▼▼▼

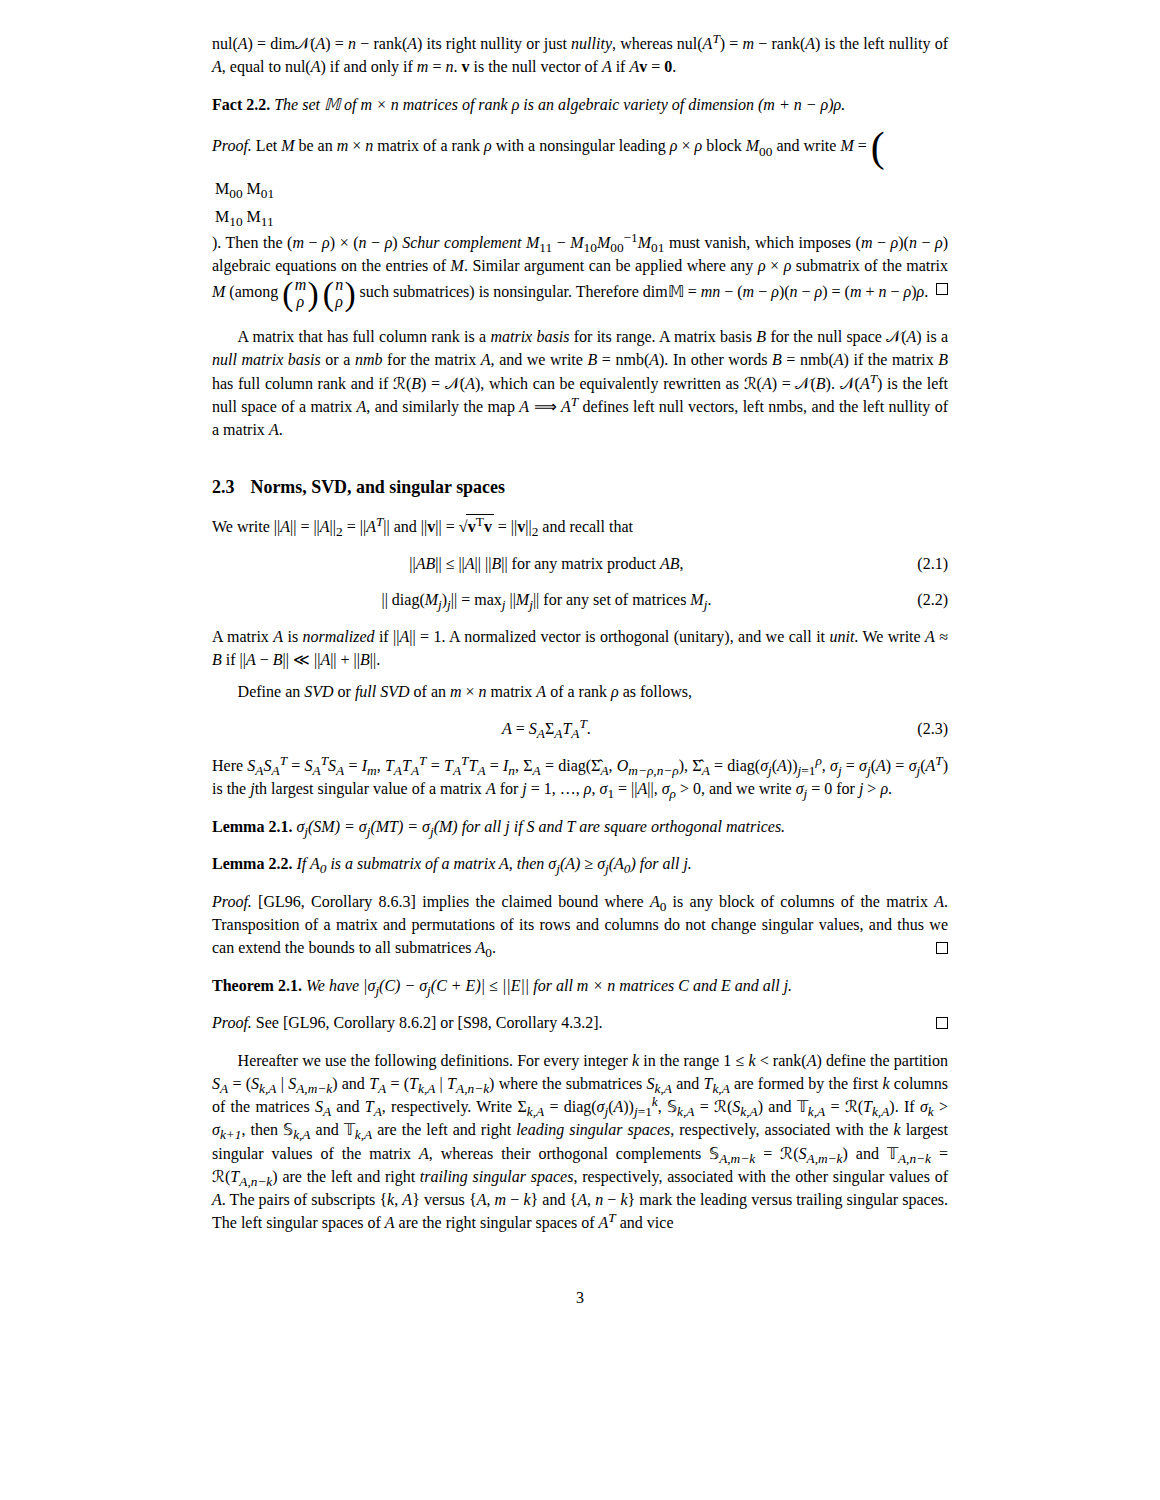nul(A) = dim𝒩(A) = n − rank(A) its right nullity or just nullity, whereas nul(AT) = m − rank(A) is the left nullity of A, equal to nul(A) if and only if m = n. v is the null vector of A if Av = 0.
Fact 2.2. The set 𝕄 of m × n matrices of rank ρ is an algebraic variety of dimension (m + n − ρ)ρ.
Proof. Let M be an m × n matrix of a rank ρ with a nonsingular leading ρ × ρ block M00 and write M = (
| M 00 | M 01 |
| M 10 | M 11 |
). Then the (m − ρ) × (n − ρ) Schur complement M11 − M10M00−1M01 must vanish, which imposes (m − ρ)(n − ρ) algebraic equations on the entries of M. Similar argument can be applied where any ρ × ρ submatrix of the matrix M (among (m
ρ) (n
ρ) such submatrices) is nonsingular. Therefore dim𝕄 = mn − (m − ρ)(n − ρ) = (m + n − ρ)ρ.
A matrix that has full column rank is a matrix basis for its range. A matrix basis B for the null space 𝒩(A) is a null matrix basis or a nmb for the matrix A, and we write B = nmb(A). In other words B = nmb(A) if the matrix B has full column rank and if ℛ(B) = 𝒩(A), which can be equivalently rewritten as ℛ(A) = 𝒩(B). 𝒩(AT) is the left null space of a matrix A, and similarly the map A ⟹ AT defines left null vectors, left nmbs, and the left nullity of a matrix A.
2.3 Norms, SVD, and singular spaces
We write ||A|| = ||A||2 = ||AT|| and ||v|| = √vTv = ||v||2 and recall that
||AB|| ≤ ||A|| ||B|| for any matrix product AB, (2.1)
|| diag(Mj)j|| = maxj ||Mj|| for any set of matrices Mj. (2.2)
A matrix A is normalized if ||A|| = 1. A normalized vector is orthogonal (unitary), and we call it unit. We write A ≈ B if ||A − B|| ≪ ||A|| + ||B||.
Define an SVD or full SVD of an m × n matrix A of a rank ρ as follows,
A = SAΣATAT. (2.3)
Here SASAT = SATSA = Im, TATAT = TATTA = In, ΣA = diag(Σ̂A, Om−ρ,n−ρ), Σ̂A = diag(σj(A))j=1ρ, σj = σj(A) = σj(AT) is the jth largest singular value of a matrix A for j = 1, …, ρ, σ1 = ||A||, σρ > 0, and we write σj = 0 for j > ρ.
Lemma 2.1. σj(SM) = σj(MT) = σj(M) for all j if S and T are square orthogonal matrices.
Lemma 2.2. If A0 is a submatrix of a matrix A, then σj(A) ≥ σj(A0) for all j.
Proof. [GL96, Corollary 8.6.3] implies the claimed bound where A0 is any block of columns of the matrix A. Transposition of a matrix and permutations of its rows and columns do not change singular values, and thus we can extend the bounds to all submatrices A0.
Theorem 2.1. We have |σj(C) − σj(C + E)| ≤ ||E|| for all m × n matrices C and E and all j.
Proof. See [GL96, Corollary 8.6.2] or [S98, Corollary 4.3.2].
Hereafter we use the following definitions. For every integer k in the range 1 ≤ k < rank(A) define the partition SA = (Sk,A | SA,m−k) and TA = (Tk,A | TA,n−k) where the submatrices Sk,A and Tk,A are formed by the first k columns of the matrices SA and TA, respectively. Write Σk,A = diag(σj(A))j=1k, 𝕊k,A = ℛ(Sk,A) and 𝕋k,A = ℛ(Tk,A). If σk > σk+1, then 𝕊k,A and 𝕋k,A are the left and right leading singular spaces, respectively, associated with the k largest singular values of the matrix A, whereas their orthogonal complements 𝕊A,m−k = ℛ(SA,m−k) and 𝕋A,n−k = ℛ(TA,n−k) are the left and right trailing singular spaces, respectively, associated with the other singular values of A. The pairs of subscripts {k, A} versus {A, m − k} and {A, n − k} mark the leading versus trailing singular spaces. The left singular spaces of A are the right singular spaces of AT and vice
3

▲▲▲

• _TASK TO COMPLETE_
Identify the lines in the entries above that contain "nonsingular", then copy them out.

• _ANSWER FOR THIS EXERCISE_
Proof. Let M be an m × n matrix of a rank ρ with a nonsingular leading ρ × ρ block M00 and write M = (
ρ) such submatrices) is nonsingular. Therefore dim𝕄 = mn − (m − ρ)(n − ρ) = (m + n − ρ)ρ.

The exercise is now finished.